Mississippi Bureau of Narcotics Lt. Eddie Hawkins speaks at Exchange Club of Columbus Thursday. Hawkins talked drug trends from methamphetamines to opioids, but gave special attention to the increase in more potent forms of marijuana and THC-infused products throughout the country. Photo by: Luisa Porter/Dispatch Staff
November 17, 2017 10:35:29 AM
Use of marijuana has increased by 7.5 percent since 2007, Mississippi Bureau of Narcotics Lt. Eddie Hawkins said.
The narcotics agent, who has been a trainer for MBN for about 13 years, visited the Columbus Exchange Club Thursday to talk about drug trends in the country and state.
Among the trends was the drastic decrease in locally manufactured methamphetamines in Mississippi since the state legislature passed a law forbidding the sale of pseudoephedrine without a prescription a few years ago.
"I almost worked myself out of a job," he said. "We had a 98 percent decrease in the production of methamphetamine here in the state. So I'm very proud of what we've done to combat that problem."
His descriptions of the growing opioid epidemic were less rosy. Opioid narcotics like heroin are now being imported into the country containing fentanyl, an extremely toxic drug that has caused police officers to overdose simply by accidentally coming into contact with it during drug busts.
"Drug trafficking organizations are now mixing these drugs that are coming out of China in a synthetic form," Hawkins said. "They're mixing it with heroin, methamphetamines. We're now finding it in cocaine and even in marijuana."
But he dedicated most of his time to talking about marijuana and its primary ingredient, THC.
"The marijuana that we're seeing today is nothing like it was back in the '70s," he said. "Back in the '70s when you had Cheech and Chong running around here smoking dope, the THC content in that marijuana was somewhere around 3 to 5 percent. Now we're seeing that THC content upwards around 30 percent."

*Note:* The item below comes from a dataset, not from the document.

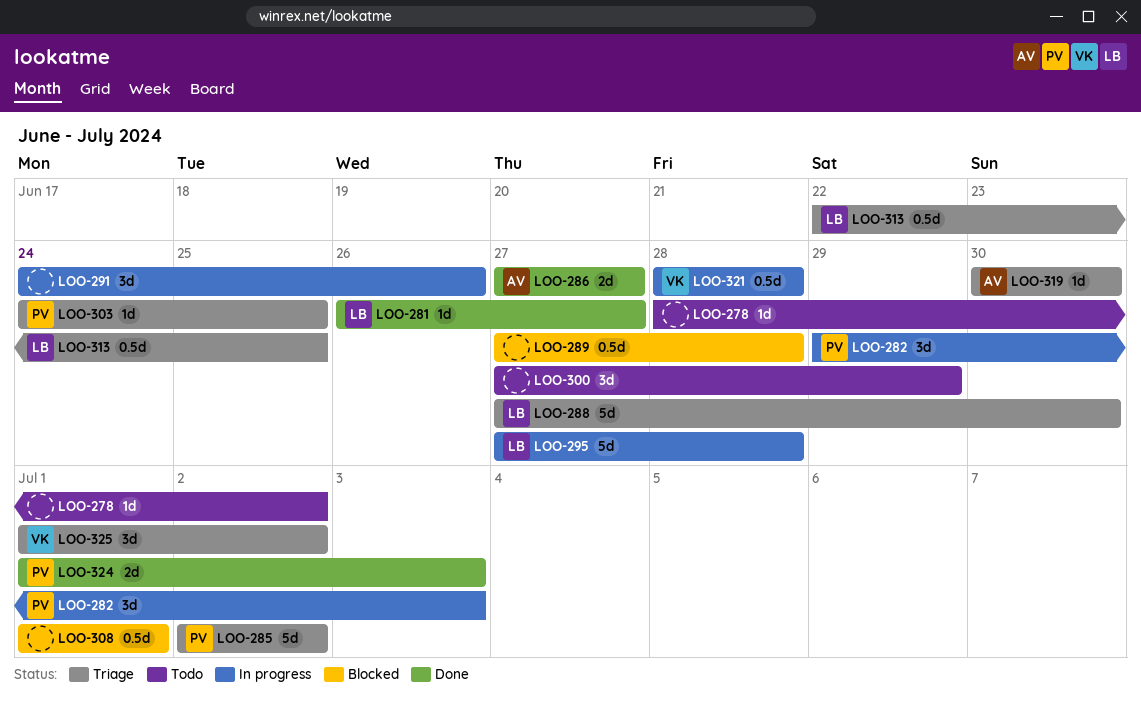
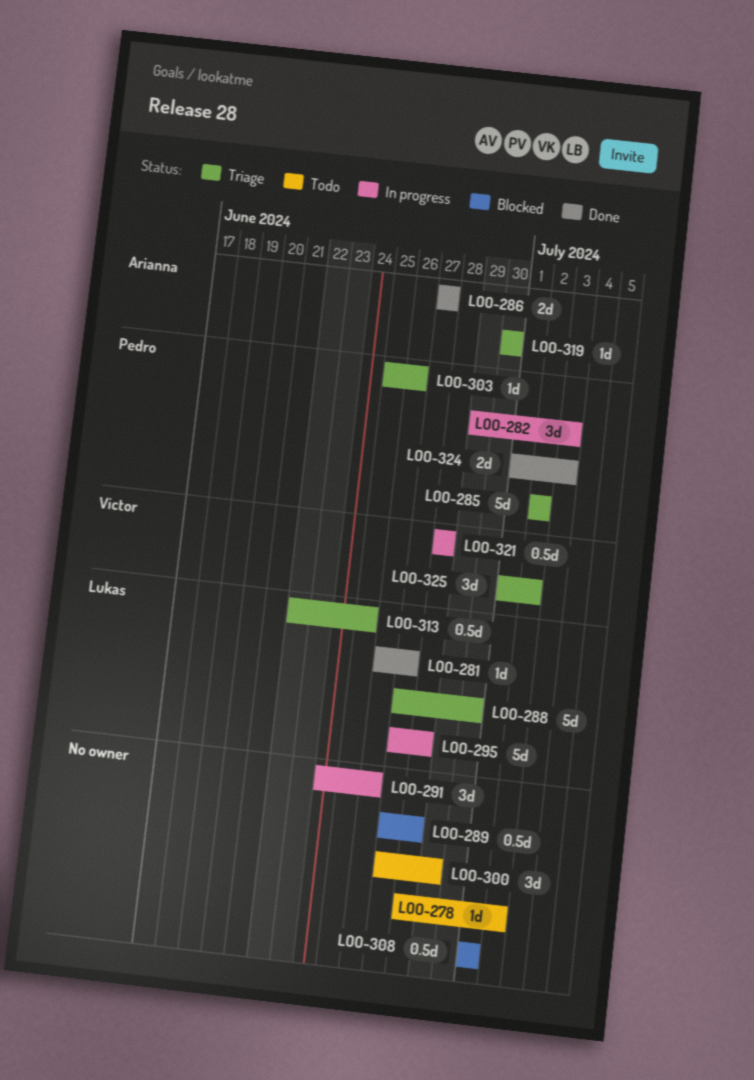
LOO-303, start: Jun 24 -> Jun 25
LOO-303, due: Jun 25 -> Jun 26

Manufacturers now remove the THC from marijuana and include it in products from e-cigarettes to edibles, some of which can have a THC content of up to 90 percent.
"So a small amount of this drug can get the user extremely high, higher than we've ever been on marijuana," he said.
Moreover, he said, these edibles are legal in some parts of the country. And with recreational use of marijuana newly legal in some states like Colorado -- which Hawkins called "the craziest thing I've ever heard of" -- edibles and particularly marijuana itself are becoming more common in Mississippi as people who got their hands on them legally in other states are bringing it in.
The common and legal use of marijuana has lead to everything from increased crime rate and increases in DUIs to employers having difficulty finding workers who can pass a drug test.
"It's just opening up a big can of worms in some of these states and created all kinds of problems," he said.